Former Google executive warns AI will replace everyone — even YouTubers and Podcasters

Mo Gawdat says AI will soon outperform all white-collar workers, from developers to CEOs, marking the end of the "augmented intelligence" era.

 Former Google executive warns AI will replace everyone — even YouTubers and Podcasters

Former Google executive Mo Gawdat has clarified that artificial intelligence will not stop at replacing interns and data entry clerks — it’s coming for CEOs, software developers, and even the nation's podcasters.

Speaking on the Diary of a CEO podcast, Gawdat, who once helped lead Google’s moonshot division, explained that the professional class is experiencing the calm before the algorithmic storm. “AGI is going to get better at everything than humans — at everything, including being a CEO,” he explained, casually describing the extinction of upper management with the tone of someone discussing light rain.

He pointed to his own startup, Emma.love, a company focused on emotionally intelligent AI, as a case study in minimal human interference. “That startup would have been 350 developers in the past,” Gawdat said. It currently operates with three people and the looming existential threat of exponential machine intelligence.

Even the podcast host was not spared. “Podcaster is going to be replaced,” Gawdat noted, shortly before allowing the human interviewer to continue asking questions for what may be one of the final times.

Gawdat framed the present day as the "era of augmented intelligence," a quaint phase in which humans still naively believe they are useful. But he warned this will be swiftly overtaken by "machine mastery," where AI handles everything from architecture to assistant-level emailing, with no PTO requests.

Despite these observations, Gawdat insists he is not anti-AI. In fact, he’s working on systems designed to reflect human values like love, connection, and presumably, the gentle offboarding of obsolete employees.

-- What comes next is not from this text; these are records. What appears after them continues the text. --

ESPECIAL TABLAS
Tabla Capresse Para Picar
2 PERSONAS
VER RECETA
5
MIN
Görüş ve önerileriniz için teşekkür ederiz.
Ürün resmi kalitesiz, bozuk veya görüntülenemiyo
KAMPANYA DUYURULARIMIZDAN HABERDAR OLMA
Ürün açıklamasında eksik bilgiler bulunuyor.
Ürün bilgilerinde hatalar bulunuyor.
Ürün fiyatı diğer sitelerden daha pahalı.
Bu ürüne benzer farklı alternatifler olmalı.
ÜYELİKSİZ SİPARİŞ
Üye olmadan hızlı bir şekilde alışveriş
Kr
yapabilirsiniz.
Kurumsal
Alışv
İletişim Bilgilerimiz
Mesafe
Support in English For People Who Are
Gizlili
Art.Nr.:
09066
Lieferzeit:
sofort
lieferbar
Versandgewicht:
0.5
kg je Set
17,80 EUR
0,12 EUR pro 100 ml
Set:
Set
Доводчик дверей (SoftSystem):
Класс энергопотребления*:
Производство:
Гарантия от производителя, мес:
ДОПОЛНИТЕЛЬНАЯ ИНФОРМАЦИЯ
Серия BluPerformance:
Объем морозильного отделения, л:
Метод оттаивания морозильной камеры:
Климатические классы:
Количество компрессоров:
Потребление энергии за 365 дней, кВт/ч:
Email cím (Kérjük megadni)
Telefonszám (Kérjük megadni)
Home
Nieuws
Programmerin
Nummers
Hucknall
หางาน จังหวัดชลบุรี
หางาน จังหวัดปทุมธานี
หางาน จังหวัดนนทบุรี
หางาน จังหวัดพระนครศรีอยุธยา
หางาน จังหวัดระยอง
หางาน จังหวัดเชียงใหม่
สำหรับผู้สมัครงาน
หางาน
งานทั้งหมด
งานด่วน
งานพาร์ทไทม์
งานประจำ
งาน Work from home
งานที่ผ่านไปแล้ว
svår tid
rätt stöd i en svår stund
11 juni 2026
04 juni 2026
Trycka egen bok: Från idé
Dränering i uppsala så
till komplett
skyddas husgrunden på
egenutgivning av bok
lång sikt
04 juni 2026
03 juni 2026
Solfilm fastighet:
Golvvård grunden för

The real issue, he said, is that AI is being deployed not by philosophers or ethicists, but by corporations primarily motivated by profit and the occasional TED Talk.

“Unless you're in the top 0.1%, you're a peasant,” he offered, summarizing the future socioeconomic structure in a way that was both efficient and bleak.

Gawdat predicted that starting around 2027, society may experience what he delicately referred to as a “short-term dystopia,” marked by mass unemployment, civil unrest, and the stubborn refusal of economic models to update themselves with software patches.

Still, he maintains hope for a future in which humans are liberated from the indignity of employment and rediscover joy, laughter, and the ability to make eye contact again. “We were never made to wake up every morning and just occupy 20 hours of our day with work,” he said. “That’s a capitalist lie.”

He described a vision of a world with no jobs, free healthcare, and universal equality — all powered, presumably, by the same technology that rendered its creators obsolete. “It could be the best world ever,” he added, without blinking.

Gawdat’s warning is not unique. AI pioneer Geoffrey Hinton has said AI will “replace everybody” involved in what he terms “mundane intellectual labor,” which is how some people describe their entire résumé.

Anthropic CEO Dario Amodei has predicted the loss of roughly half of all entry-level white-collar jobs, a figure that may have been calculated using the very tools set to replace those roles.

Still, others are less concerned. Nvidia CEO Jensen Huang believes AI will merely “reshape” work, suggesting that learning to type clever prompts into a chat window is now a “highly cognitive skill.” Meta’s Yann LeCun has also pushed back, noting that he disagrees with “pretty much everything” Amodei says and remains confident humans will stay in charge — a sentiment typically expressed by humans just before they are not.

In the meantime, Gawdat’s solution is simple: tax AI-powered companies at 98% and hope for the best. “It’s bigger than climate change,” he said of the AI threat. Then he smiled, as one does before boarding the escape pod.